[Hardware design source data]
§

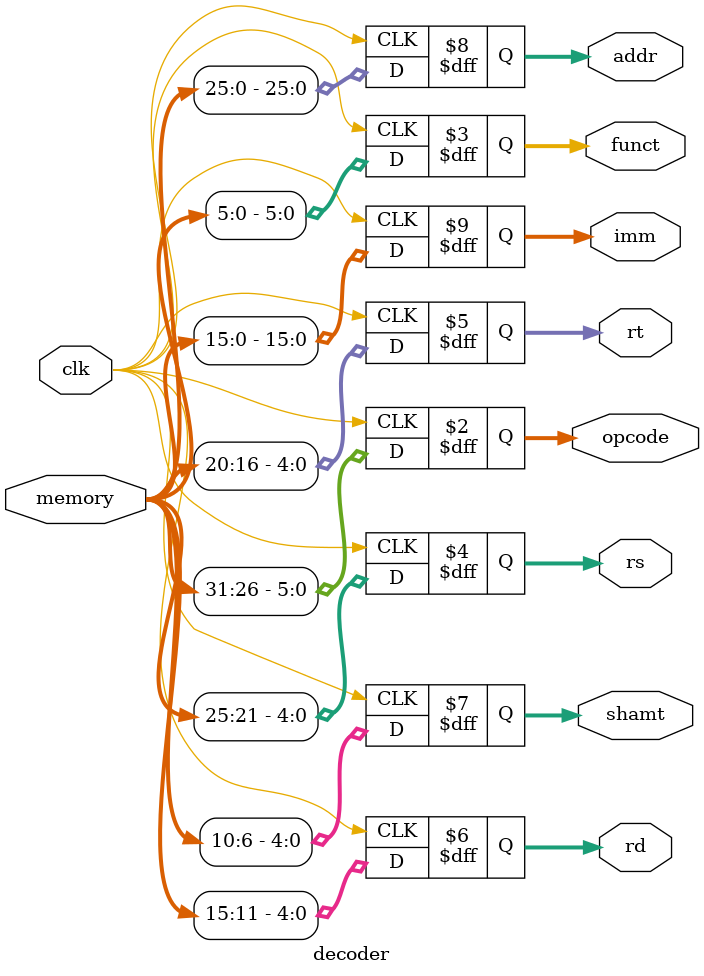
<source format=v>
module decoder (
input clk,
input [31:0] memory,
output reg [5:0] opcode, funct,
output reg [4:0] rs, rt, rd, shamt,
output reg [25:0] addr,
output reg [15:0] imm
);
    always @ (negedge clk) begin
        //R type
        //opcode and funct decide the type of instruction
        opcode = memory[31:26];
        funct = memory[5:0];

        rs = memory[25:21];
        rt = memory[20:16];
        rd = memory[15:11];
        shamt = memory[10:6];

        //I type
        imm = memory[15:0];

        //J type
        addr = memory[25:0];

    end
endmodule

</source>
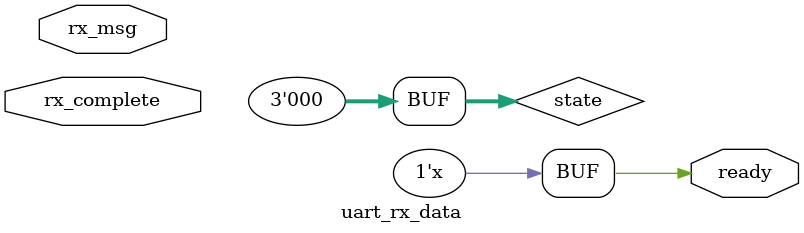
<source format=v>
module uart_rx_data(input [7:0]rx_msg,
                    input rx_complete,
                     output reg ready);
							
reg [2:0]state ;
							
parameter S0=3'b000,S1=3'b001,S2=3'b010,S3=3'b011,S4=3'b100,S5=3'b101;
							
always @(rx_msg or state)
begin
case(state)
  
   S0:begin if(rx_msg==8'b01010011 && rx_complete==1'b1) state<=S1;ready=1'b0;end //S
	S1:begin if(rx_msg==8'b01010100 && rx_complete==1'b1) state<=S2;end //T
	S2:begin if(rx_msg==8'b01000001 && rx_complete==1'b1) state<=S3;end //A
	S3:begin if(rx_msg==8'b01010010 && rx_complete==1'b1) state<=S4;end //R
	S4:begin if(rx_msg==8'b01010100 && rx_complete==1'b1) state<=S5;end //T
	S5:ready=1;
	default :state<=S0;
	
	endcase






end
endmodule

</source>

§

### Work required
When the line containing "type of instruction" has been located, retype it and each line after it through the end of the records, excluding the pictures and adding nothing else.

### Exercise output
        //opcode and funct decide the type of instruction
        opcode = memory[31:26];
        funct = memory[5:0];

        rs = memory[25:21];
        rt = memory[20:16];
        rd = memory[15:11];
        shamt = memory[10:6];

        //I type
        imm = memory[15:0];

        //J type
        addr = memory[25:0];

    end
endmodule

</source>
<source format=v>
module uart_rx_data(input [7:0]rx_msg,
                    input rx_complete,
                     output reg ready);
							
reg [2:0]state ;
							
parameter S0=3'b000,S1=3'b001,S2=3'b010,S3=3'b011,S4=3'b100,S5=3'b101;
							
always @(rx_msg or state)
begin
case(state)
  
   S0:begin if(rx_msg==8'b01010011 && rx_complete==1'b1) state<=S1;ready=1'b0;end //S
	S1:begin if(rx_msg==8'b01010100 && rx_complete==1'b1) state<=S2;end //T
	S2:begin if(rx_msg==8'b01000001 && rx_complete==1'b1) state<=S3;end //A
	S3:begin if(rx_msg==8'b01010010 && rx_complete==1'b1) state<=S4;end //R
	S4:begin if(rx_msg==8'b01010100 && rx_complete==1'b1) state<=S5;end //T
	S5:ready=1;
	default :state<=S0;
	
	endcase






end
endmodule

</source>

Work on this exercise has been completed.